How long do I have to appeal a UK visa decision from Switzerland?

If you are outside the UK, the appeal deadline is normally 28 days from the relevant date of the decision or notification. If you are in the UK, the deadline is normally 14 days, and any late appeal must explain why an extension of time is justified.

Should I appeal, request administrative review or make a fresh UK visa application?

An appeal is not always the best option after a UK visa refusal. Administrative review may be appropriate for eligible decisions involving caseworking errors, while a fresh application may be preferable where the refusal can be addressed by stronger or missing evidence.

What happens after a UK immigration appeal is lodged?

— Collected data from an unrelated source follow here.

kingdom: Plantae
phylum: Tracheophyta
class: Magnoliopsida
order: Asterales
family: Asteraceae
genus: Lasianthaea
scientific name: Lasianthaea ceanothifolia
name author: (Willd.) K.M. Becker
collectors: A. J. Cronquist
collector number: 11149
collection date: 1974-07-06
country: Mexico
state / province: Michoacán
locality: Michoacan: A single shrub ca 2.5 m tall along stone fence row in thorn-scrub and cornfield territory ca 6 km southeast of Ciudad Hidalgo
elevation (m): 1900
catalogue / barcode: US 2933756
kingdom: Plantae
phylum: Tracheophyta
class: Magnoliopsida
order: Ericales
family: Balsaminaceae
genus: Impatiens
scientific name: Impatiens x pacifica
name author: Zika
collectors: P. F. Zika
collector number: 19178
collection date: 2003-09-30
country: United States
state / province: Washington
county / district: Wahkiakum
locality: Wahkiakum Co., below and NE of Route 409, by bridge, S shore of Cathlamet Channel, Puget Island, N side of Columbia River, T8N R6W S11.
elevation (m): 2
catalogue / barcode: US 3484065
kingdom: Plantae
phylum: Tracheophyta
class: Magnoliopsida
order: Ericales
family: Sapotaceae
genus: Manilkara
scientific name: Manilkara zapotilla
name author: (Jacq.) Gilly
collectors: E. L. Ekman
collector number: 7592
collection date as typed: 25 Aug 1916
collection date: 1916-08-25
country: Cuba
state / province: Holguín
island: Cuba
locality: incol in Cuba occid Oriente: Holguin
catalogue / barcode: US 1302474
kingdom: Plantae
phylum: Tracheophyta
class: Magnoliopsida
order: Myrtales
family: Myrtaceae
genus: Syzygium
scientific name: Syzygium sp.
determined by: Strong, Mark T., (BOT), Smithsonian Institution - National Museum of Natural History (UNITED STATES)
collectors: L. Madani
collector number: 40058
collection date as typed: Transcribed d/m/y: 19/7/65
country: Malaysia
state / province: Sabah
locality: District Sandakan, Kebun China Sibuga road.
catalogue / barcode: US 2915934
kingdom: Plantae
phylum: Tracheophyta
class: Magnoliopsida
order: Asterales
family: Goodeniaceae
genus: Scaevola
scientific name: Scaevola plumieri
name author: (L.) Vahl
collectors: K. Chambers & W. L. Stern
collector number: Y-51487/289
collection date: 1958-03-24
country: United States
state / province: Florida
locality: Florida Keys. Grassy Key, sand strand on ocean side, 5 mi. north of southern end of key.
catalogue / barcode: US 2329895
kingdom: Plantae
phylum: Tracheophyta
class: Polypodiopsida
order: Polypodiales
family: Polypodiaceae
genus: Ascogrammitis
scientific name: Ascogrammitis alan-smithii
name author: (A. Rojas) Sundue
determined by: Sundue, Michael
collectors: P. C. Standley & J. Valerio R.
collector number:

After an appeal is lodged, the case will generally involve grounds of appeal, preparation of evidence, any Home Office review, tribunal directions and, where necessary, a hearing. The evidence should respond directly to the reasons for refusal and explain why the decision should be overturned.

Can I travel while my UK immigration appeal is pending?

Travel can affect some UK immigration appeals and immigration status. In many ordinary appeals brought from within the UK, leaving the UK may cause the appeal to cease to be pending, and section 3C leave may end if the applicant leaves the UK.


This article summarises UK immigration law and guidance as at the date of writing. Individual facts, evidence and procedural position can affect the outcome. It is provided for general information only and does not constitute legal advice.